§ **Task item**: Repeat the listing exactly as given, omitting every image.

§ **Given information**:
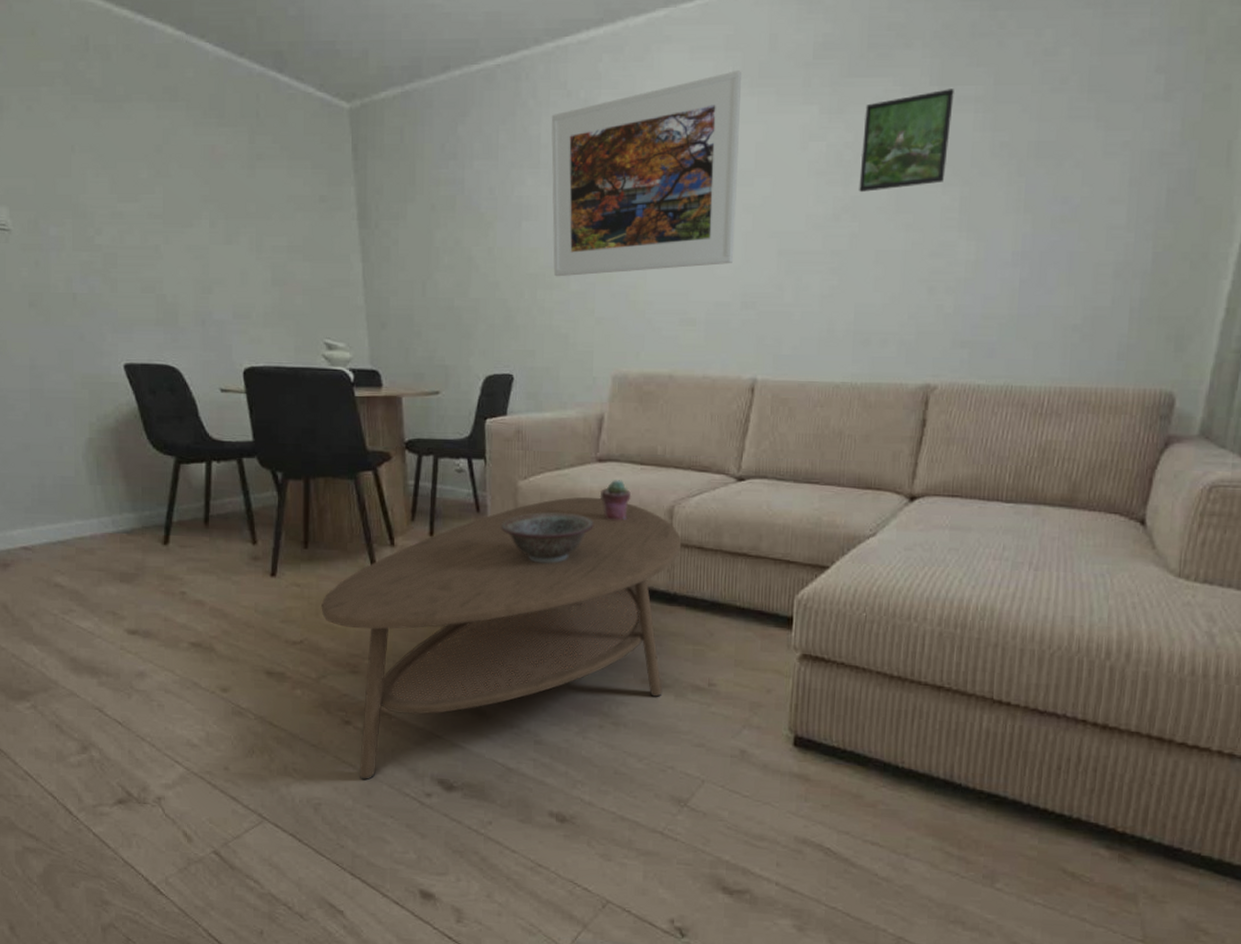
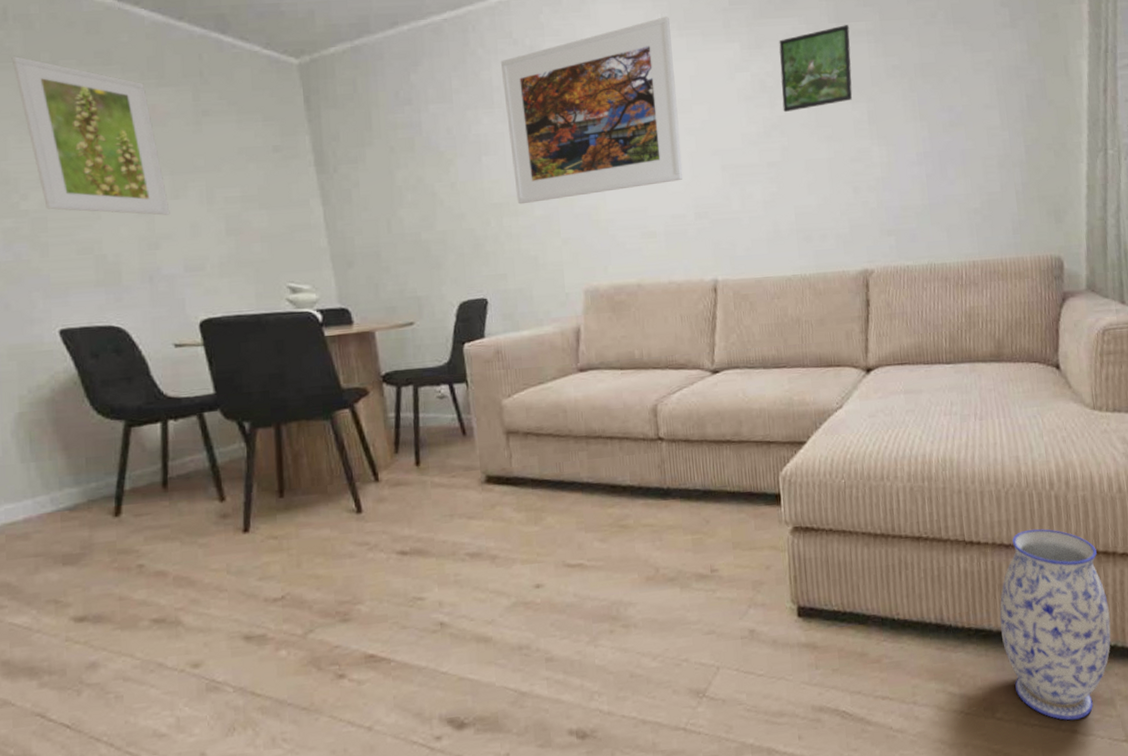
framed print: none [91,89,223,260] -> present [11,56,170,215]
coffee table: present [321,497,681,780] -> none [303,406,668,737]
decorative bowl: present [500,513,595,564] -> none [488,425,583,477]
potted succulent: present [599,480,632,520] -> none [584,386,616,426]
vase: none [1017,698,1152,908] -> present [999,529,1111,721]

§ **Result for this exercise**:
framed print: none [91,89,223,260] -> present [11,56,170,215]
coffee table: present [321,497,681,780] -> none [303,406,668,737]
decorative bowl: present [500,513,595,564] -> none [488,425,583,477]
potted succulent: present [599,480,632,520] -> none [584,386,616,426]
vase: none [1017,698,1152,908] -> present [999,529,1111,721]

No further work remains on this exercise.